### Document text ###

The Origins of Leviathan


Before the universe existed there was ocean. The ancient Israelites did not believe in a creation from nothing, per se, but creation from water. There was a primordial sea, chaotic and empty, which was the closest concept to ‘nothingness’ they had. From this endless sea, the first gods came to be. But there was a problem: the sea was the primeval deity, terrible and powerful. So the gods killed the sea that birthed them.

The ancient Near East held very different ideas than we do today, regarding how the cosmos came to exist and how it was shaped. For example, the Enûma Eliš, the Babylonian creation myth, identifies the primordial waters as two entities embodying fresh water (Abzû) and salt water (Tiamat). When the waters of the two entities meet, the first gods are born.

When on high the heaven had not been named, firm ground below had not been called by name, nothing but primordial Abzû, their begetter, and primal Tiamat, she who bore them all, their waters commingling as a single body1

Conflict arises, and the gods determine they must slay Tiamat. The god Marduk vows to accomplish this, and is crowned ruler of the gods as a result. From the remains of her body, Marduk proceeds to form heaven, earth, and everything in them.

###

_Tasks to carry out_
**a.** List every named divine figure from the Enûma Eliš that appears in the text on the origins of Leviathan.
**b.** Check each statement against the text on the origins of Leviathan. For each one, answer yes or no and quote the deciding words. (i) The ancient Israelites believed in a creation from nothing. (ii) In the Enûma Eliš, Tiamat embodies salt water. (iii) Marduk is crowned ruler of the gods because he vows to slay Tiamat.
**c.** Extend the text on the origins of Leviathan, starting after its final sentence.

### Extracted material ###

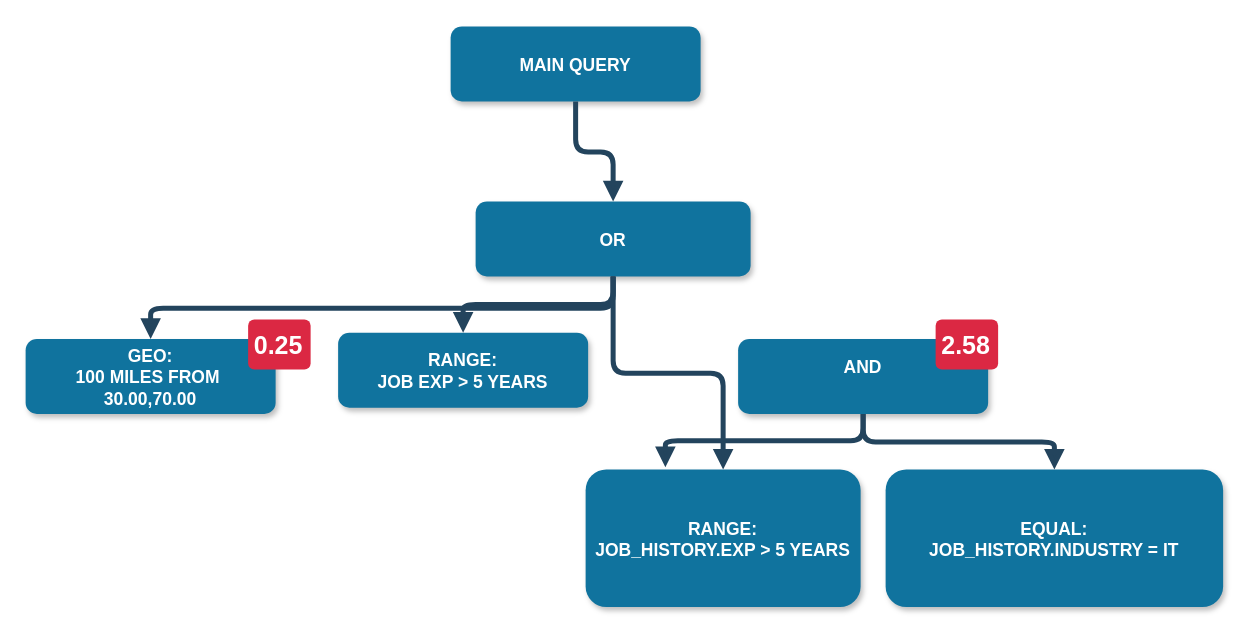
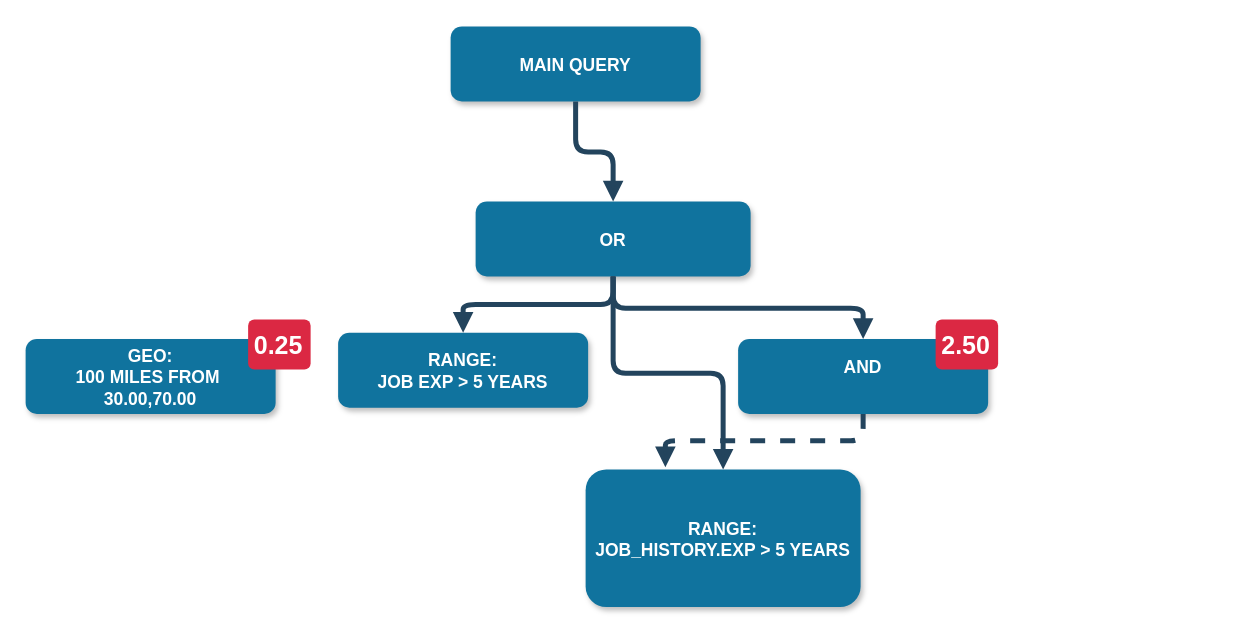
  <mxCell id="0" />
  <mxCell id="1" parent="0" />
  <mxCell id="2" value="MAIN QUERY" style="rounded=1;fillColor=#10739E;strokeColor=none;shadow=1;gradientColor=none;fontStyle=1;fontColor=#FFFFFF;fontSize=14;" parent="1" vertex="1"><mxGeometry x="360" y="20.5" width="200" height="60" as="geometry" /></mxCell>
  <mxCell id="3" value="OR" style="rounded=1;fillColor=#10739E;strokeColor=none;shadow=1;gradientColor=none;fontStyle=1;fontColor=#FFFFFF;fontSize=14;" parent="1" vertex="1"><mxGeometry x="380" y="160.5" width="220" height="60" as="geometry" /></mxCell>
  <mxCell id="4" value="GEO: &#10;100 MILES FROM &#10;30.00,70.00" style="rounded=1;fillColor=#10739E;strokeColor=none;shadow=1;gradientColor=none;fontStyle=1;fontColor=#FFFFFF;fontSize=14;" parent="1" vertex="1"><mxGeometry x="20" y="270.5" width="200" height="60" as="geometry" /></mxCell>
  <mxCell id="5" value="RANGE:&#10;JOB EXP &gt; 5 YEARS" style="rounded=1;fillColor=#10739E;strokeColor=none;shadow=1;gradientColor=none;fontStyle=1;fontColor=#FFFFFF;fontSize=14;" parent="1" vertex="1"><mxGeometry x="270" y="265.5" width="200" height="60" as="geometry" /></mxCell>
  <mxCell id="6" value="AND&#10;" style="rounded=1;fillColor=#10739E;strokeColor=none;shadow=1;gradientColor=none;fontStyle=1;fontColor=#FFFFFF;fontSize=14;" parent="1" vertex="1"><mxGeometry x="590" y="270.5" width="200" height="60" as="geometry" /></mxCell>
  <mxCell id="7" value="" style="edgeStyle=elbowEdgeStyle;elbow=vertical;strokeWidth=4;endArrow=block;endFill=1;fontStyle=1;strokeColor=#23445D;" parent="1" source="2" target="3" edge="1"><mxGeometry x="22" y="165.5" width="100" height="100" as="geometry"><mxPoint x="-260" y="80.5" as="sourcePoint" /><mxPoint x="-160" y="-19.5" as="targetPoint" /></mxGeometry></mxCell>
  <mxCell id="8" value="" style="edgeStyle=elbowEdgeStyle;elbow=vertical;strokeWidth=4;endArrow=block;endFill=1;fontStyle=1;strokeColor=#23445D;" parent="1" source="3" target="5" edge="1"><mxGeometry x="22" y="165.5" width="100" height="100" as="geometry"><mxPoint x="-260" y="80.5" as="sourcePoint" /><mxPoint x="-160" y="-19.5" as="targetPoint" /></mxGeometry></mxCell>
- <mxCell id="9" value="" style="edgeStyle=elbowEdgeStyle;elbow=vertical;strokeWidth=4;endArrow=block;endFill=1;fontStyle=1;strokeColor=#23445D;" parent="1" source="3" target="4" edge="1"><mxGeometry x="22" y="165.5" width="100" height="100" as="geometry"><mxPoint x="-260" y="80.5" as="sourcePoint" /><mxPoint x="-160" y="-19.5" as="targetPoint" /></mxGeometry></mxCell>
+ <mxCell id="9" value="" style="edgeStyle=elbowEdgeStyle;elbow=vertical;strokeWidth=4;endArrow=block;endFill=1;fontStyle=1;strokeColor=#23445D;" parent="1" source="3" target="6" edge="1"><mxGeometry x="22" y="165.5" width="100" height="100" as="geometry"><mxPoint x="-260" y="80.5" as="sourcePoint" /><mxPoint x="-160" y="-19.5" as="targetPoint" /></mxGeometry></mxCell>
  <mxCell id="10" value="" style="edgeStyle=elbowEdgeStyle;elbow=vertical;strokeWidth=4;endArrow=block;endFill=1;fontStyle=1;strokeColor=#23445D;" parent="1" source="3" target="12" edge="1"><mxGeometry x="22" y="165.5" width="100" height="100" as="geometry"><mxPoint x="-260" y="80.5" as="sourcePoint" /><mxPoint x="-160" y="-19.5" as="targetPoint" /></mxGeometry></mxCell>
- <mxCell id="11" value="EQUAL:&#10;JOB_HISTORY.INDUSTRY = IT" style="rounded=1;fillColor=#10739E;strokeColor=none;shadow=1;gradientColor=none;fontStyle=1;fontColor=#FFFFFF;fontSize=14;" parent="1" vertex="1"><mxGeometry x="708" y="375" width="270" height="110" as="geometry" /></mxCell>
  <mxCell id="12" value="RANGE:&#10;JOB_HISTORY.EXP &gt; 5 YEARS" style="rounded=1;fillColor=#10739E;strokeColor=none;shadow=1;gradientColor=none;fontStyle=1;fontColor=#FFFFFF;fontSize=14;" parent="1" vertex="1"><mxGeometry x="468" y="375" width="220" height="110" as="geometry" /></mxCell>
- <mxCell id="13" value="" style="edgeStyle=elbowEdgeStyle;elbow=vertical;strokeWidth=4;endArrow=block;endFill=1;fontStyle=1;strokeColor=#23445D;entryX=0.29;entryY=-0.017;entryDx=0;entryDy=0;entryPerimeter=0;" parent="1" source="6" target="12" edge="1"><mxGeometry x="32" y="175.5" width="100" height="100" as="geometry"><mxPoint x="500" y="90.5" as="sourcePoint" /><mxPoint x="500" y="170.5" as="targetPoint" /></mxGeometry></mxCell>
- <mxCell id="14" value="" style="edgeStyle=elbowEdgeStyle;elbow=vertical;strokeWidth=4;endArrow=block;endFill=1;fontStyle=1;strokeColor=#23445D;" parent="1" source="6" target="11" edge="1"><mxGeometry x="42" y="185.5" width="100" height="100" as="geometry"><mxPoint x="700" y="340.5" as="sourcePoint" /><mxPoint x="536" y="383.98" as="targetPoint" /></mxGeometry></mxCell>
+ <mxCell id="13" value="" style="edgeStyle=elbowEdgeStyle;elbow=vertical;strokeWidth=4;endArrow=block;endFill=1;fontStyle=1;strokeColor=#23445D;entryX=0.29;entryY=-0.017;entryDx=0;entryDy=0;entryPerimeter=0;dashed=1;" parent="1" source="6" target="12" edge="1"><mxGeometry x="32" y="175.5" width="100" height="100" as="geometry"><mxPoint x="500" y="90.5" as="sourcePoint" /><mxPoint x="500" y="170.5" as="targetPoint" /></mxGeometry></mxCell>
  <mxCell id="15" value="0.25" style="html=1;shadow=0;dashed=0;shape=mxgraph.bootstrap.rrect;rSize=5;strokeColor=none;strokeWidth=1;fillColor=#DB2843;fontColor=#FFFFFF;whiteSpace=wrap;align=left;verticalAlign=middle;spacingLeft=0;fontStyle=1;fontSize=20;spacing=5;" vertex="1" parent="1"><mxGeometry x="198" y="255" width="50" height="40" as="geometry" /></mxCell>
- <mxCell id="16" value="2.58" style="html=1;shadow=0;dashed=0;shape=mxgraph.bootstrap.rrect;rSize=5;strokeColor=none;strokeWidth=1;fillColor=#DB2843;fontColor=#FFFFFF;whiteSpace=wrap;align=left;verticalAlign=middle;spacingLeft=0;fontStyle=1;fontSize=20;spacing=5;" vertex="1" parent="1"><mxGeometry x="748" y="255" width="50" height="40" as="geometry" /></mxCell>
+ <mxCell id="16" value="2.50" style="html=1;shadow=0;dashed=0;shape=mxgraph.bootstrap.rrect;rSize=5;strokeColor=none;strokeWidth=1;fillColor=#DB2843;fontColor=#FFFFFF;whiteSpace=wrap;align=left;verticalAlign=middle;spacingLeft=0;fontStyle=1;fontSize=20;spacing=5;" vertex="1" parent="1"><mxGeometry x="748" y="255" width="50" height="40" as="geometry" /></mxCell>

###

_Written answers_
**a.** Abzû, Tiamat, Marduk

**b.**
(i) No: "The ancient Israelites did not believe in a creation from nothing, per se, but creation from water."
(ii) Yes: "fresh water (Abzû) and salt water (Tiamat)"
(iii) Yes: "The god Marduk vows to accomplish this, and is crowned ruler of the gods as a result."

**c.**
[Tiamat and Marduk] strove in single combat, locked in battle. […] And subduing her, he extinguished her life. […] Then the lord paused to view her corpse, that he might divide the monster and do artful works. He split her like a shellfish into two parts: half of her he set up and ceiled it as sky, pulled down the bar and posted guards. He bade them to allow not her waters to escape.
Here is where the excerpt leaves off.